По моему расчету (не входя в подробности), я все-таки останусь должен в редакцию «Русского вестника» до 1000 р. Может быть, они этим и не потяготятся; они знают, что я заработаю. Но вопрос: чем же мне жить? Кончив роман, я еще месяца два протяну, ну а там что делать? Обращаться к Каткову? Если они намерены пользоваться моим сотрудничеством, то, конечно, они будут присылать деньги, по моим просьбам, но хуже всего для меня будет то, что я все-таки не буду знать, на каком я буду у них основании? То есть как должный в редакцию писатель, – это я понимаю. Но они никогда не отвечают, – так даже, что я не знаю, приятен ли им мой роман * или нет и желают ли они моего сотрудничества? А это, даже по одним только денежным расчетам, уже довольно важно знать.

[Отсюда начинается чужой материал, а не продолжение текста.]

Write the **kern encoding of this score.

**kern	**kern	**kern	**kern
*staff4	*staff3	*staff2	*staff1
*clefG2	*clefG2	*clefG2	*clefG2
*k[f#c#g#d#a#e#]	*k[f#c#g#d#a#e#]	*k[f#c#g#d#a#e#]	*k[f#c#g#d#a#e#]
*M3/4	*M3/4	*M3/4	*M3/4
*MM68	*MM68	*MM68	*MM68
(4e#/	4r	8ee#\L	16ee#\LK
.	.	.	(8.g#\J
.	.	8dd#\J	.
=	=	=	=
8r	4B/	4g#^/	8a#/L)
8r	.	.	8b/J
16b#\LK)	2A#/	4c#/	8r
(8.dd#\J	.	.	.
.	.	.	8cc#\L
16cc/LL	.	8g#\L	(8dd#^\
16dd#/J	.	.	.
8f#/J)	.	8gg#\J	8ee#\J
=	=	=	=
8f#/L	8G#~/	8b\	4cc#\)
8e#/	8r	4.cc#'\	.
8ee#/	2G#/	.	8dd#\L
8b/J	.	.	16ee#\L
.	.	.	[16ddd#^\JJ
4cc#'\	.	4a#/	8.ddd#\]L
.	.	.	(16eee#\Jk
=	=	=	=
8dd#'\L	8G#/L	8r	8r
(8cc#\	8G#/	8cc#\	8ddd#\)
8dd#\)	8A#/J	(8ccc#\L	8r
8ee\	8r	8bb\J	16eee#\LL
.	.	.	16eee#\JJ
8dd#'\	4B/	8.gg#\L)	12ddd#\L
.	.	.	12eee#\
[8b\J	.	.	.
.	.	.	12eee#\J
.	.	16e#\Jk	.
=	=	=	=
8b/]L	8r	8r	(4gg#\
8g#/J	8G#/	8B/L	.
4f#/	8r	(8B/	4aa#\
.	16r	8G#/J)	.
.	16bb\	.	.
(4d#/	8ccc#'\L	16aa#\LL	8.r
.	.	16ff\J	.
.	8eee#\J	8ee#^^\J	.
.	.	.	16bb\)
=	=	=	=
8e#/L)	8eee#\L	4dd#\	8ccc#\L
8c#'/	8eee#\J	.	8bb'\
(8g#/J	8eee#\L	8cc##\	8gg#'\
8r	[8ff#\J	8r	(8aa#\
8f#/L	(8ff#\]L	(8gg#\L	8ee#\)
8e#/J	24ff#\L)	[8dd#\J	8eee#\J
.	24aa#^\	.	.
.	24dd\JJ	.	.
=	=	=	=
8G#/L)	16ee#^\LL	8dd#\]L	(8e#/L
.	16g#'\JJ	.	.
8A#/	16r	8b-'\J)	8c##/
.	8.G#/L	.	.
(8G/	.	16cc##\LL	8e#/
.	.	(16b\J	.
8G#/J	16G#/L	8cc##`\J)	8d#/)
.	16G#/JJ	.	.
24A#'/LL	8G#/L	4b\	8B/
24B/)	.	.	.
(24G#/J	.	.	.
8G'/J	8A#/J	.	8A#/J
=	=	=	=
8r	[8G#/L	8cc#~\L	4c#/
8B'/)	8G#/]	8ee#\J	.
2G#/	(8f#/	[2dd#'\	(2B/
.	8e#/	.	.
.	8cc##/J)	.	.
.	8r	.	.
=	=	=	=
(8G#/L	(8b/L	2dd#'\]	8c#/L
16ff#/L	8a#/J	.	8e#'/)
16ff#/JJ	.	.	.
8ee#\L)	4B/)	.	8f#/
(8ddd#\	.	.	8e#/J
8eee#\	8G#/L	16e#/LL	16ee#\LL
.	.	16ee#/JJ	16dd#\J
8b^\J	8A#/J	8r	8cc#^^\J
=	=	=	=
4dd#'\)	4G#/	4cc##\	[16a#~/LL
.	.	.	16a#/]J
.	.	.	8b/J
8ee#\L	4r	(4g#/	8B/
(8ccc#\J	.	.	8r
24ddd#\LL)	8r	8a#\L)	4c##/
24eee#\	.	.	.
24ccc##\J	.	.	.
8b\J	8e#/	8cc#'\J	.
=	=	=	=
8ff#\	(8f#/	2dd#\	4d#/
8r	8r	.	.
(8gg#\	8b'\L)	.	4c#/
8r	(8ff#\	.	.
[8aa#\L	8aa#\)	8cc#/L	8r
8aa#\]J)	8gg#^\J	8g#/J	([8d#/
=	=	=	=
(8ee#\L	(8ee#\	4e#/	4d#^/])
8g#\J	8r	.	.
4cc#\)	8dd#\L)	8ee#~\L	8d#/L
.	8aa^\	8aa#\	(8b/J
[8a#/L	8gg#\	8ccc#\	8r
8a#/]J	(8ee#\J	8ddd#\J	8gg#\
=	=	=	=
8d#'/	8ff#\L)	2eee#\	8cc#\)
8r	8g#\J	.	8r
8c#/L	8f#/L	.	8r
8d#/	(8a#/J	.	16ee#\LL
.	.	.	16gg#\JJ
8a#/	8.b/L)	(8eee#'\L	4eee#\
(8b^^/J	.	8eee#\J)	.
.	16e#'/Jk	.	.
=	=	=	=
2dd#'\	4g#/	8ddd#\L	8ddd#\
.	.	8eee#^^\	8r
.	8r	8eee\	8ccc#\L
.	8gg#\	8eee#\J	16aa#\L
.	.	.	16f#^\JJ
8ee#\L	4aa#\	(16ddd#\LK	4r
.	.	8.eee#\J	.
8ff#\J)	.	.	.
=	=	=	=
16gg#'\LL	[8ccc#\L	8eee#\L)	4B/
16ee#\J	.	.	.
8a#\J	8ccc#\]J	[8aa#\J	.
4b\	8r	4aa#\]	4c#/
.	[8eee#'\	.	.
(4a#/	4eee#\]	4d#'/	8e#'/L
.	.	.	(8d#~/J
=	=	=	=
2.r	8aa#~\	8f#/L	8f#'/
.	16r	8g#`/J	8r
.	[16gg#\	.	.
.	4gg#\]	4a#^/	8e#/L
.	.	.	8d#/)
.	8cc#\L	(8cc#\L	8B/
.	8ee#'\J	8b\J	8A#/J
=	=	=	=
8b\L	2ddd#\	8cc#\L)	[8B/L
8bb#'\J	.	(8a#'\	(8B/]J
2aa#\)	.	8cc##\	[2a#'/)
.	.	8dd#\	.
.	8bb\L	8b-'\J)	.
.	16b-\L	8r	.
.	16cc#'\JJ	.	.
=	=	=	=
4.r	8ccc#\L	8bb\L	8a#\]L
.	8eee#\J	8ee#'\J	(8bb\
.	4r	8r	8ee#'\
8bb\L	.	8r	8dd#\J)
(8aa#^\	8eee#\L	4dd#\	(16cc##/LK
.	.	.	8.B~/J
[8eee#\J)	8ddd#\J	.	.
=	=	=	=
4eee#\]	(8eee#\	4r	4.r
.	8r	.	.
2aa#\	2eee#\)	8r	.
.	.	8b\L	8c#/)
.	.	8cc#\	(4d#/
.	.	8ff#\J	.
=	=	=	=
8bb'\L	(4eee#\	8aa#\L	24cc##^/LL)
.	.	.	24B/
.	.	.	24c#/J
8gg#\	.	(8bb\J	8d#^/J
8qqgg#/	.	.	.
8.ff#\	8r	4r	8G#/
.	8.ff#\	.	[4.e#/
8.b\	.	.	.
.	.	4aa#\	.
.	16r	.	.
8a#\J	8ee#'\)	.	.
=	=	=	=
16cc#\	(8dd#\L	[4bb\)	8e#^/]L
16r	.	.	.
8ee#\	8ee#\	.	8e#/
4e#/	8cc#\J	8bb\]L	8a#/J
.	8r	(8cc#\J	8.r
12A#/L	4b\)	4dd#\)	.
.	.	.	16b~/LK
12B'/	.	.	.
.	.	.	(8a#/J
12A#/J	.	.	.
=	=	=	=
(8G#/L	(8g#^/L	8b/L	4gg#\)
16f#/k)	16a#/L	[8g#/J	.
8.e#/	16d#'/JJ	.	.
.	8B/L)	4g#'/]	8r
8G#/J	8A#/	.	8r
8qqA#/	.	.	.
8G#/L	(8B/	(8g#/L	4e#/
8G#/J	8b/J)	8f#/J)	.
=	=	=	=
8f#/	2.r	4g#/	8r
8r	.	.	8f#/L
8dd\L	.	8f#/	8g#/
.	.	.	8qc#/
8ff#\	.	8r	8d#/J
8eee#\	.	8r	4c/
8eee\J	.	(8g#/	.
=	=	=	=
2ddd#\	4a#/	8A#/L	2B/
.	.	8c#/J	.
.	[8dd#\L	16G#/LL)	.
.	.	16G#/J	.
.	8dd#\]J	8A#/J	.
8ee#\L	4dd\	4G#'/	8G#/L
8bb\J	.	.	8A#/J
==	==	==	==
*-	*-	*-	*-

Проклятые кредиторы убьют меня окончательно. Дурно сделал я, что выехал за границу; право, лучше было бы в долговом просидеть. Если б я мог отсюда войти с ними в соглашение, – а я и этого-то не могу, потому что нет меня там лично.
Главное же, я к тому говорю, что у меня есть на уме, например, дваили даже трииздания, требующие одной только воловьей механической работы и между тем которые бесспорно дали бы деньги. * Мне ведь на этот счет иногда удавалось. Здесь же у меня на уме теперь 1) огромный роман, название ему «Атеизм» (ради Бога, между нами), но прежде чем приняться за который, мне нужно прочесть чуть не целую библиотеку атеистов, католиков и православных. Он поспеет, даже при полном обеспечении в работе, не раньше как через два года. Лицо есть: русский человек нашего общества, и в летах,не очень образованный, но и не необразованный, не без чинов, – вдруг,уже в летах, теряет веру в Бога Всю жизнь он занимался одной только службой, из колеи не выходил и до 45 лет ничем не отличился. (Разгадка психологическая: глубокое чувство, человек и русский человек.) Потеря веры в Бога действует на него колоссально. (Собственно действие в романе, обстановка – очень большие.) Он шныряет по новым поколениям, по атеистам, по славянам и европейцам, по русским изуверам и пустынножителям, по священникам; сильно, между прочим, попадается на крючок иезуиту, пропагатору, поляку; спускается от него в глубину хлыстовщины – и под конец обретает и Христа и русскую землю, русского Христа и русского Бога. (Ради Бога, не говорите никому; а для меня так: написать этот последний роман, да хоть бы и умереть – весь выскажусь.) * Ах, друг мой! Совершенно другие я понятия имею о действительности и реализме, чем наши реалисты и критики. Мой идеализм – реальнее ихнего. Господи! Порассказать толково то, что мы все, русские, пережили в последние 10 лет в нашем духовном развитии, – да разве не закричат реалисты, что это фантазия! А между тем это исконный, настоящий реализм! Это-то и есть реализм, только глубже, а у них мелко плавает. Ну не ничтожен ли Любим Торцов в сущности, * – а ведь это всё что только идеального позволил себе их реализм. Глубок реализм – нечего сказать! Ихним реализмом – сотой доли реальных, действительно случившихся фактов не объяснишь. А мы нашим идеализмом пророчили даже факты. Случалось. *
Голубчик мой, не смейтесь над моим самолюбием, но я как Павел: «Меня не хвалят, так я сам буду хвалиться». *
Но покамест нужно жить! «Атеизм» на продажу не потащу (а о католицизме и об иезуите у меня есть что сказать сравнительно с православием). * Есть у меня идея одной довольно большой повести, листов в 12 печатных, и привлекает меня. * Есть и еще одна мысль. * На что решиться и кому предложить труды? «Заре»? * Но ведь я беру деньги вперед, а там вряд ли дадут. Конечно, не обойдусь, может быть, без их помощи, но туда надо посылать готовую статью, а это тяжело. Чем жить, пока готовишь статью? Это и «Русский вестник» с лихвой мне даст (150 р. за лист, да еще вперед тысячами, по крайней мере давал). Окончание «Идиота» будет эффектно (не знаю, хорошо ли?). Но предлагать самому книгопродавцам второе издание – значит потерять половину. Надо, чтоб сами пришли, как всегда и было со мною, а придут ли? Я понятия не имею об успехе или неуспехе романа. Впрочем, всё решит конец романа.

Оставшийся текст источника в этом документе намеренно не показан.